- **Tarefas do exercício**:
a. Indique se cada afirmação concorda com o texto sobre a mineração de criptomoedas na China: (i) a lista de indústrias está em consulta pública por 30 dias; (ii) a China ocupa a 78ª posição no índice de corrupção da transparência internacional; (iii) o governo chinês publica a lista de indústrias desde 2010. Responda sim ou não a cada uma e cite literalmente as palavras do texto que decidem a resposta.
b. Copie fielmente o trecho do texto sobre a mineração de criptomoedas na China que vai de "Podemos ver que, em" a "para algumas criptomoedas.".

- **Texto**:
━━━━━━━━━━━━━━━━━━━━
O governo da China desde 2005 publica uma lista de indústrias que deseja encorajar, que deseja limitar e que seja banida do país. Na última versão houve a inclusão da mineração de criptomoedas dentre os potenciais setores eliminados. Isso é uma notícia péssima posto que a maior parte dos pools de mineradores está na China. A posição negativa da China a respeito das criptomoedas não é recente e já causou preocupação pelo mercado. Houve banimento de ICOs e exchanges no país asiático, porém a mineração representa mais que a limitação de um mercado, representa uma grande estrutura usada para a manutenção de moedas, em tese descentralizadas, imobilizada por uma única entidade governamental.
Entretanto, não há motivos para pânico só com base na lista. Ela está em consulta pública por 30 dias e ainda pode mudar. Nesse tempo, ainda há a possibilidade do governo chinês mudar sua posição a respeito da mineração. O governo chinês não é exatamente o menos corrupto do mundo, apesar dos eventuais mitos de “os corruptos morrem e as famílias pagam as balas”. De acordo com o índice de corrupção da transparência internacional, a China está na 87ª posição. Provavelmente haverá lobby e, se houver a percepção de que blockchains públicas podem vir a ser importantes para infraestrutura no futuro, então faz sentido manter a infraestrutura de mineração e investimentos no setor. O raciocínio seria basicamente que vale continuar nesse mercado para caso haja a necessidade de interferir em uma estrutura de transferência de capitais internacional, seja por motivos internos ou geopolíticos. Uma análise mais completa pode ser vista nesse artigo.
Podemos ver que, em todos os casos, banimento ou prosseguimento da mineração excessivamente concentrada num país não são desejáveis. Há já uma interação estratégica baseada nas vontades de um agente político que nem sempre se alinha com investidores e consumidores. Se as criptomoedas se pretendem trustless, isso é um problema razoavelmente grave. O mero FUD (período de Fear, Uncertainty and Doubt) ter ocorrido mostra que a concentração geográfica está sendo um problema já atualmente. Obviamente, isso é um risco de cauda e provavelmente nunca se concretizará, porém é uma fonte de preocupação que já se manifesta e pode representar algo análogo a um default para algumas criptomoedas.
━━━━━━━━━━━━━━━━━━━━
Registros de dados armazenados
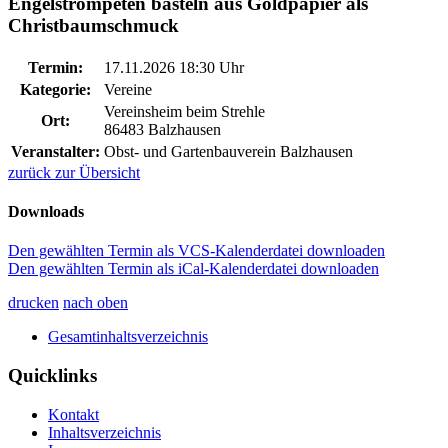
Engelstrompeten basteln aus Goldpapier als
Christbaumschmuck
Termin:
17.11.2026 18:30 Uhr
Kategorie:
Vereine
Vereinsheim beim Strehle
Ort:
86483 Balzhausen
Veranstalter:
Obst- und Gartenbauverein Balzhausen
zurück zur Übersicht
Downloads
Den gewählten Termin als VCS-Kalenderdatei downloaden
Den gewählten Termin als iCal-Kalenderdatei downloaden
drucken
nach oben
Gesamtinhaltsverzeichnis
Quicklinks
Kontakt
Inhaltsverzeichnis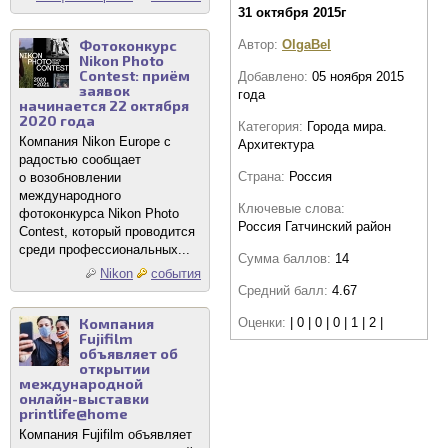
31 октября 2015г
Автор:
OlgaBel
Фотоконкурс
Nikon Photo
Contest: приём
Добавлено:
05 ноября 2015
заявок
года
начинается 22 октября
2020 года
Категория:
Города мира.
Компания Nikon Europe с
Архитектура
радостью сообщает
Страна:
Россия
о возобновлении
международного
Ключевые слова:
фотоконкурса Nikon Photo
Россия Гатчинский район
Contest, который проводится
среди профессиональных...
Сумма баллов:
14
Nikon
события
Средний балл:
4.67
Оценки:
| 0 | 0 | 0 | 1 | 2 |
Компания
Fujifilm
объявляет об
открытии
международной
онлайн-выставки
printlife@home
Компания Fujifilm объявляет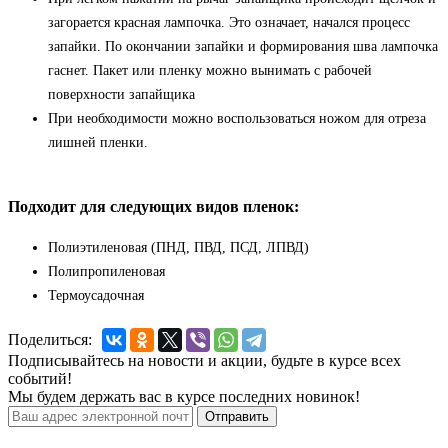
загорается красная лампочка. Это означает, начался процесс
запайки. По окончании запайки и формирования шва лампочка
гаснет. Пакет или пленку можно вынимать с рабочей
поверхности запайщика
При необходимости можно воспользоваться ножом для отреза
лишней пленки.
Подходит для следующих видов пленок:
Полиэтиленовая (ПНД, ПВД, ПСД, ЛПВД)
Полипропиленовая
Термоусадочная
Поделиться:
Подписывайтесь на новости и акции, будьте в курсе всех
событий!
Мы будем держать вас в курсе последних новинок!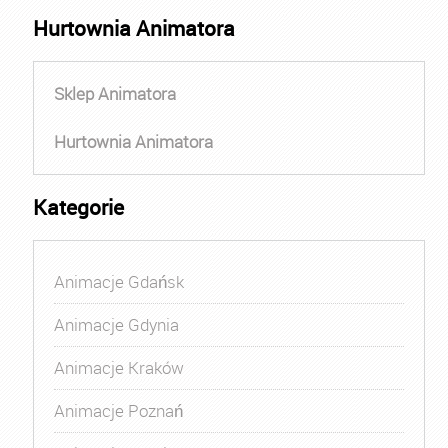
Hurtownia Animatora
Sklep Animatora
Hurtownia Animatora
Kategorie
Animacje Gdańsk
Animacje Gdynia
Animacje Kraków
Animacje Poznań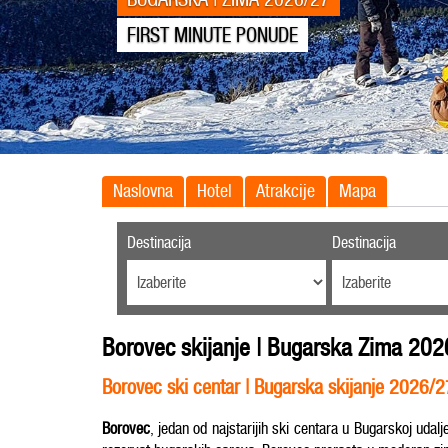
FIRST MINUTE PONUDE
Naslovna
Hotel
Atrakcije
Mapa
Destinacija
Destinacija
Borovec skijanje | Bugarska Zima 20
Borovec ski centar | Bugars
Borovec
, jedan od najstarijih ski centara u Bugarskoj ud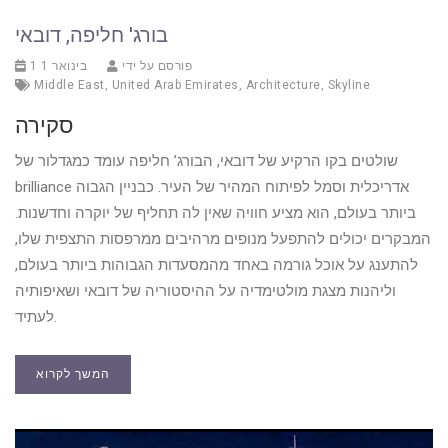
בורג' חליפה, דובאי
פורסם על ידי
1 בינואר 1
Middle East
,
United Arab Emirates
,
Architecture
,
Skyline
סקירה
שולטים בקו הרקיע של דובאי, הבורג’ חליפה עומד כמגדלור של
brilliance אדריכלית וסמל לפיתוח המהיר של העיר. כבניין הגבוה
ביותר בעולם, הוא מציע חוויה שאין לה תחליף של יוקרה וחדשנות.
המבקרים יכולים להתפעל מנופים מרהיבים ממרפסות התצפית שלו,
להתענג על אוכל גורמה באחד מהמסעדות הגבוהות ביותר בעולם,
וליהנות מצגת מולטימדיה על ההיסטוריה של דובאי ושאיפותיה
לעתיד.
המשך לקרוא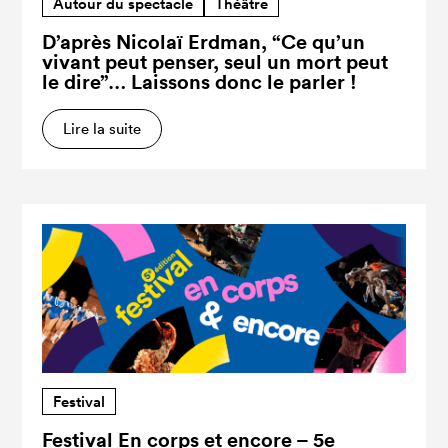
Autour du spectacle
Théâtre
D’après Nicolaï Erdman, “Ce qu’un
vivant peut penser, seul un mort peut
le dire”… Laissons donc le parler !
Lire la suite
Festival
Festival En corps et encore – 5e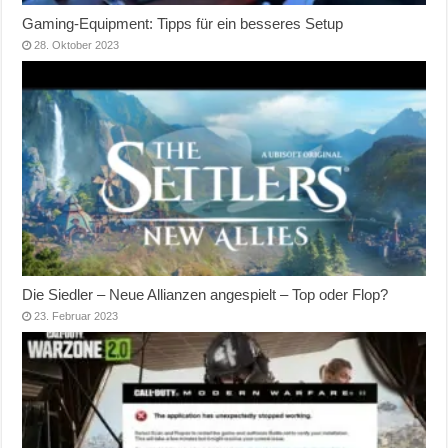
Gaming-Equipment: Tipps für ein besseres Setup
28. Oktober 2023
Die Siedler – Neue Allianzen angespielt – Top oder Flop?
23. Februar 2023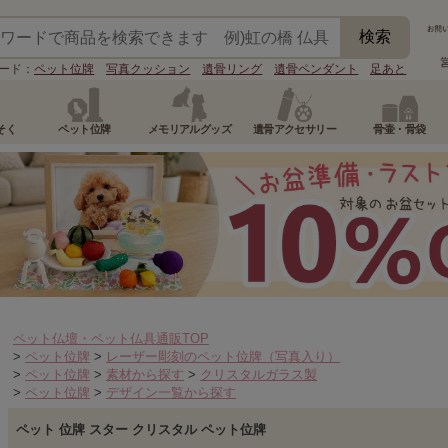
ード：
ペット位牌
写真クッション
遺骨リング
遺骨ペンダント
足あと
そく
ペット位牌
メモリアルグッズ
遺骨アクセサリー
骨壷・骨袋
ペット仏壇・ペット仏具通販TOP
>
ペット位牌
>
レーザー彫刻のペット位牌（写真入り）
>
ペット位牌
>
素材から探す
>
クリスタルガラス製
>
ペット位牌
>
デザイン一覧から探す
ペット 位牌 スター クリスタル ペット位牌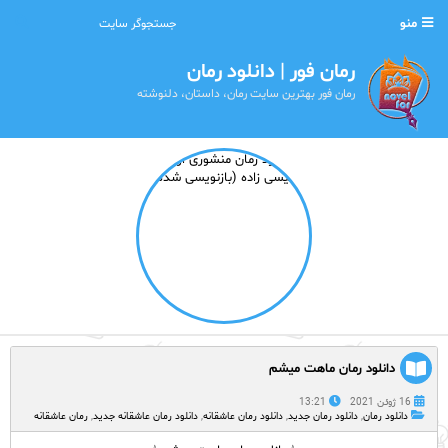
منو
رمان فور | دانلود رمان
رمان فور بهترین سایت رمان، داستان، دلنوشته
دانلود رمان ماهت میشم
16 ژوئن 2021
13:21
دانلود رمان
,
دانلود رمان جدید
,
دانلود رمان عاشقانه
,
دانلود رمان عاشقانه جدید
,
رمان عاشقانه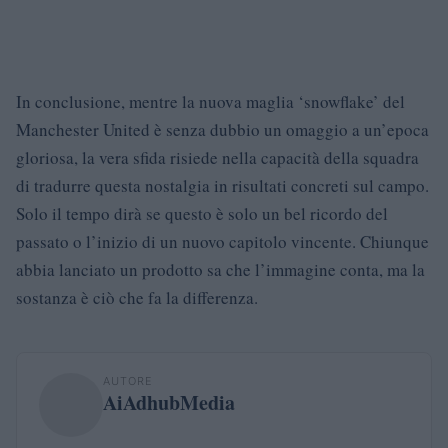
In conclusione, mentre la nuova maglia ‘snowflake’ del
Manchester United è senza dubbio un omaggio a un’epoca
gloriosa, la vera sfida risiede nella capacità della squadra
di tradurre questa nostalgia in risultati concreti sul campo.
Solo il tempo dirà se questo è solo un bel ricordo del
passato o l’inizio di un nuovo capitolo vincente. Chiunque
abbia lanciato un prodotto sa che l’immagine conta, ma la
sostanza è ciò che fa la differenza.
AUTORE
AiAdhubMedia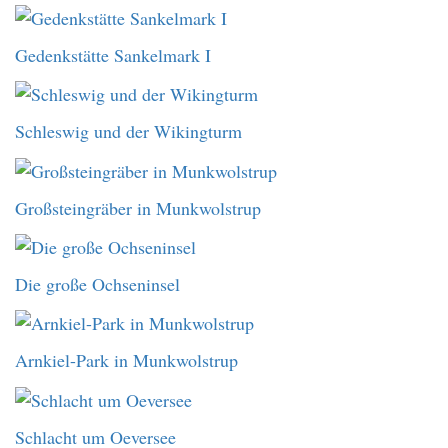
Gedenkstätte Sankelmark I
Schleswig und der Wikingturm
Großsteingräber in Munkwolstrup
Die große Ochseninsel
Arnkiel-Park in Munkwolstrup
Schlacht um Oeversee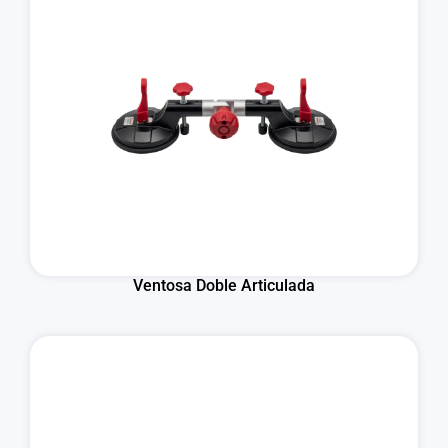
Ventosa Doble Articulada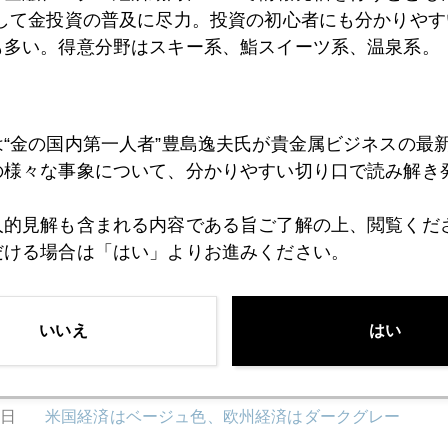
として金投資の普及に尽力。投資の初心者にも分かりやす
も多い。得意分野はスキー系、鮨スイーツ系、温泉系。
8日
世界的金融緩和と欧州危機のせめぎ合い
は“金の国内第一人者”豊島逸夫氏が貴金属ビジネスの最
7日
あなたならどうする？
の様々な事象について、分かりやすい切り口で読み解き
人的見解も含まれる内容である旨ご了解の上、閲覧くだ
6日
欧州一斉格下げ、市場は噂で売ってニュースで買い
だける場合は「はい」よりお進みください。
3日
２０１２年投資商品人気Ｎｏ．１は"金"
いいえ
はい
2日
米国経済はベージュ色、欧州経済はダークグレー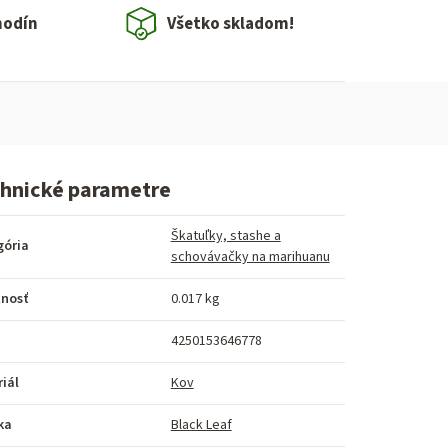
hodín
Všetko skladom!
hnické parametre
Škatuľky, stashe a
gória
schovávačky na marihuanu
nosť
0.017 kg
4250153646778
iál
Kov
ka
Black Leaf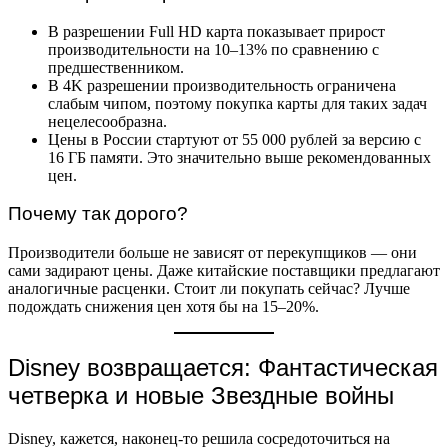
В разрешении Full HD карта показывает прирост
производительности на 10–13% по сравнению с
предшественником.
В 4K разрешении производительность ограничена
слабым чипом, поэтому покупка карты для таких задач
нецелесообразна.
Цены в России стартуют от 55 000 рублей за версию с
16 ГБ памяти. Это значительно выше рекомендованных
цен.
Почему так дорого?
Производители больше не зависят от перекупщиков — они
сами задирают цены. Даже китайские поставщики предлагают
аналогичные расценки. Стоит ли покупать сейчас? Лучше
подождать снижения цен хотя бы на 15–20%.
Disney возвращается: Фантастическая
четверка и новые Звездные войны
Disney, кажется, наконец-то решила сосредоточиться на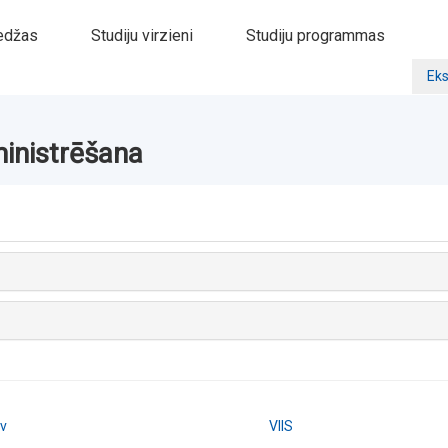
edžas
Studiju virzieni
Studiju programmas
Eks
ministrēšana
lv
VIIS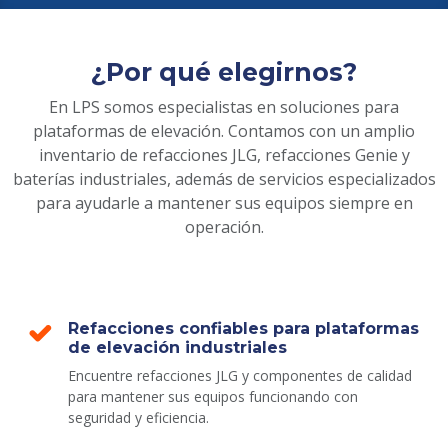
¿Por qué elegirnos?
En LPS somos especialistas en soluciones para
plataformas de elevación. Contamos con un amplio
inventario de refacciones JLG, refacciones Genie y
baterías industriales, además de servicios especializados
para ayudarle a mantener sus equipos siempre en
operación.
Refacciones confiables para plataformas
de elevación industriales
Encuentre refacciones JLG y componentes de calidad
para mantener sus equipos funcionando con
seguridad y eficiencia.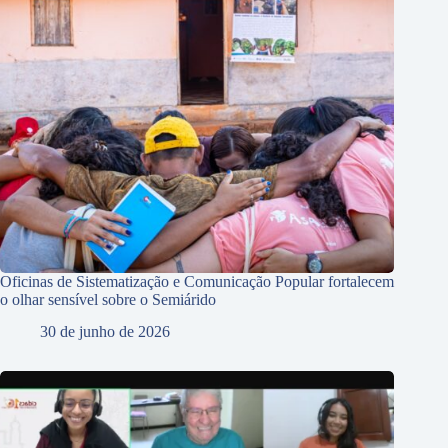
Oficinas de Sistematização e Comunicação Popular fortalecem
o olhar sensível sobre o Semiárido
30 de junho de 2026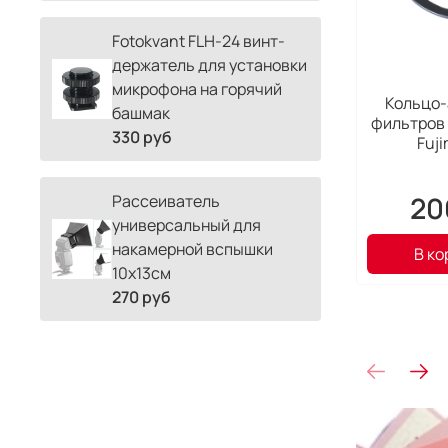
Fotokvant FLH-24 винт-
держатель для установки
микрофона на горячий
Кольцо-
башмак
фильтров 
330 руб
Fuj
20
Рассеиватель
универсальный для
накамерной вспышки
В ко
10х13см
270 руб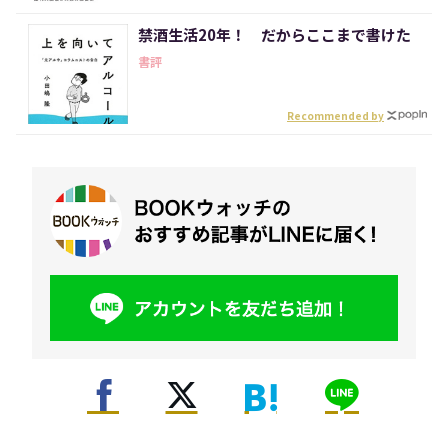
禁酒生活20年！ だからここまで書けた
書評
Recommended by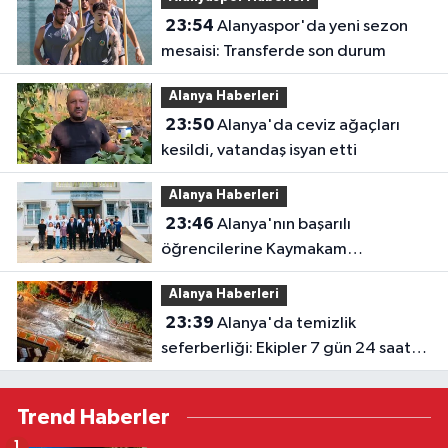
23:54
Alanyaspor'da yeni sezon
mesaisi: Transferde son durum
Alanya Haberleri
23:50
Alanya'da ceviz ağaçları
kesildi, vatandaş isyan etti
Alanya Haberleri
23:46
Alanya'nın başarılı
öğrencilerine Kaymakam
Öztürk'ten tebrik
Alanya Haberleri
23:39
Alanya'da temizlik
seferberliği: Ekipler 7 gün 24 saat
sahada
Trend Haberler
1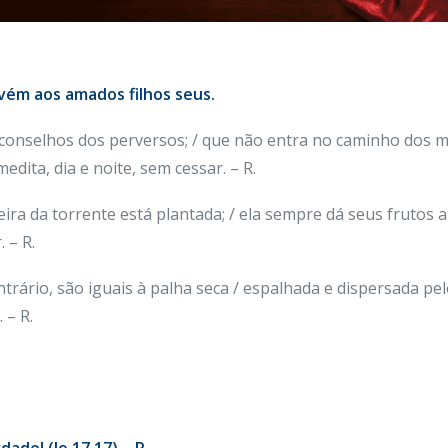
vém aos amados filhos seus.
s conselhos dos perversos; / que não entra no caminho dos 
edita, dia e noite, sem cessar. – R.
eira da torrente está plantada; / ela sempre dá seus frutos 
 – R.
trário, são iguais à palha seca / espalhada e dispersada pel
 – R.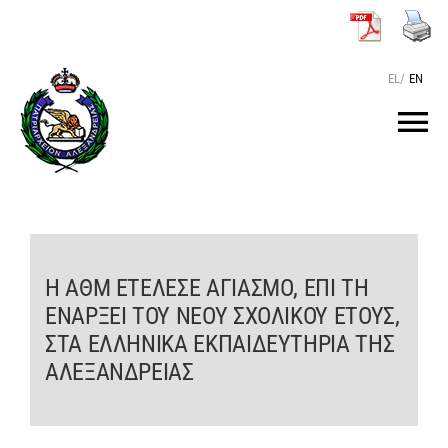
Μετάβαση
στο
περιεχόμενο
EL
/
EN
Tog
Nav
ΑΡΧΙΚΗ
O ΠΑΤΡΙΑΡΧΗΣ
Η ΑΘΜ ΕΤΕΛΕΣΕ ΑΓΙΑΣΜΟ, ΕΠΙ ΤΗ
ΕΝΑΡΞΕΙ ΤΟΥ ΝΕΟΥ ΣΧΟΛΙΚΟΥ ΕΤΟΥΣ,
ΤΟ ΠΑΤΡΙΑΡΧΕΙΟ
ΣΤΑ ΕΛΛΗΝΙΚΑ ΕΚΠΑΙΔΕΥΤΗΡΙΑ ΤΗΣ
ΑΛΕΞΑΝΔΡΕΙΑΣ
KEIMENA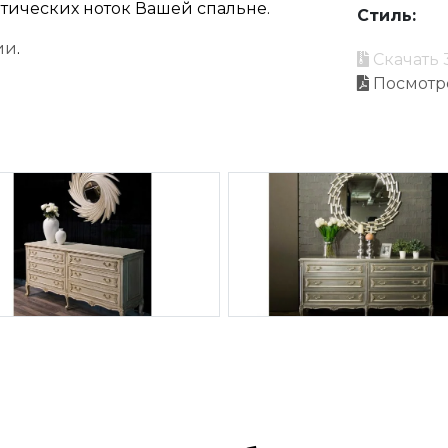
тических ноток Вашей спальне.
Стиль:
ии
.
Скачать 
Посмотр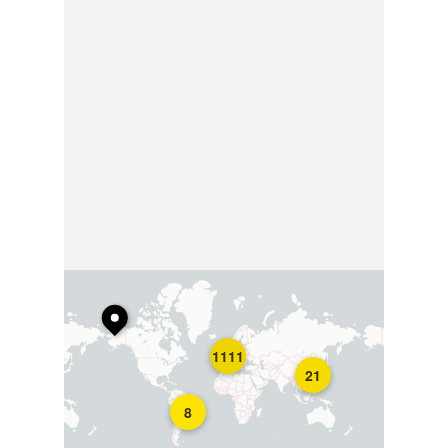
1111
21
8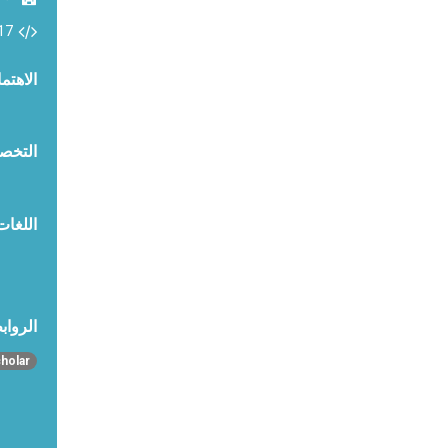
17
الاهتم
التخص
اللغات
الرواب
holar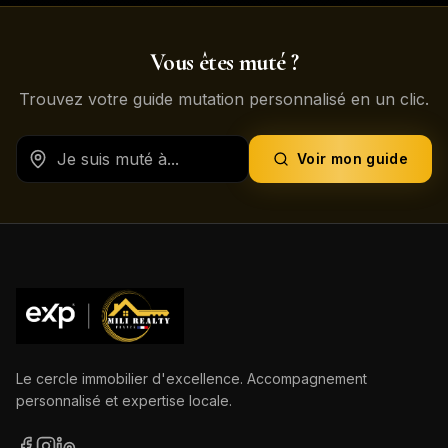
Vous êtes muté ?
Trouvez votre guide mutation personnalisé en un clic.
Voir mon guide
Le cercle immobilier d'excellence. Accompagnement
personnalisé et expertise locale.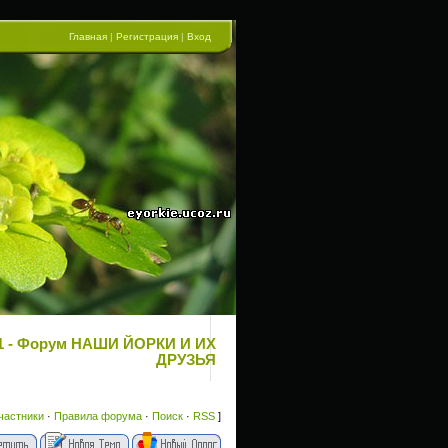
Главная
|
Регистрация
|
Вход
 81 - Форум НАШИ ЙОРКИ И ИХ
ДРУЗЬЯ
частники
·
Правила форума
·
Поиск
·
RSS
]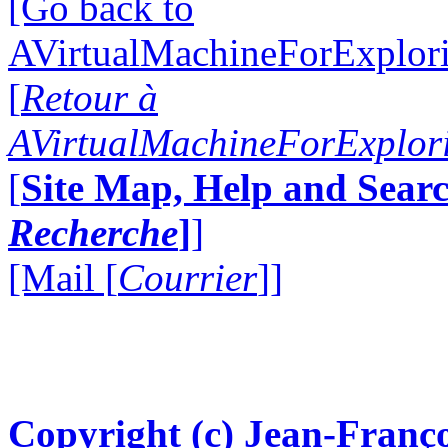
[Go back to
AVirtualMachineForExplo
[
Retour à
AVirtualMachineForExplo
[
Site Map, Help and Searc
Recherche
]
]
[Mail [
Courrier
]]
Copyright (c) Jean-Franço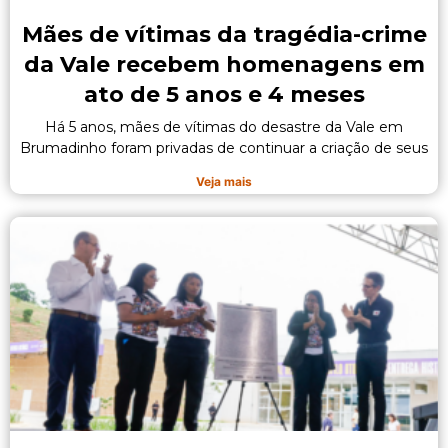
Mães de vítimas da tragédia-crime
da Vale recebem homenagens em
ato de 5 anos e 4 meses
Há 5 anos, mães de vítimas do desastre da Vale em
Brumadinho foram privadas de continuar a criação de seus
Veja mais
━━━━━━━━━━━━━━━━━━━━
- **Respostas esperadas**:
a.
(i) Sim: "Ela está em consulta pública por 30 dias e ainda pode mudar."
(ii) Não: "a China está na 87ª posição."
(iii) Não: "O governo da China desde 2005 publica uma lista de indústrias"

b.
Podemos ver que, em todos os casos, banimento ou prosseguimento da mineração excessivamente concentrada num país não são desejáveis. Há já uma interação estratégica baseada nas vontades de um agente político que nem sempre se alinha com investidores e consumidores. Se as criptomoedas se pretendem trustless, isso é um problema razoavelmente grave. O mero FUD (período de Fear, Uncertainty and Doubt) ter ocorrido mostra que a concentração geográfica está sendo um problema já atualmente. Obviamente, isso é um risco de cauda e provavelmente nunca se concretizará, porém é uma fonte de preocupação que já se manifesta e pode representar algo análogo a um default para algumas criptomoedas.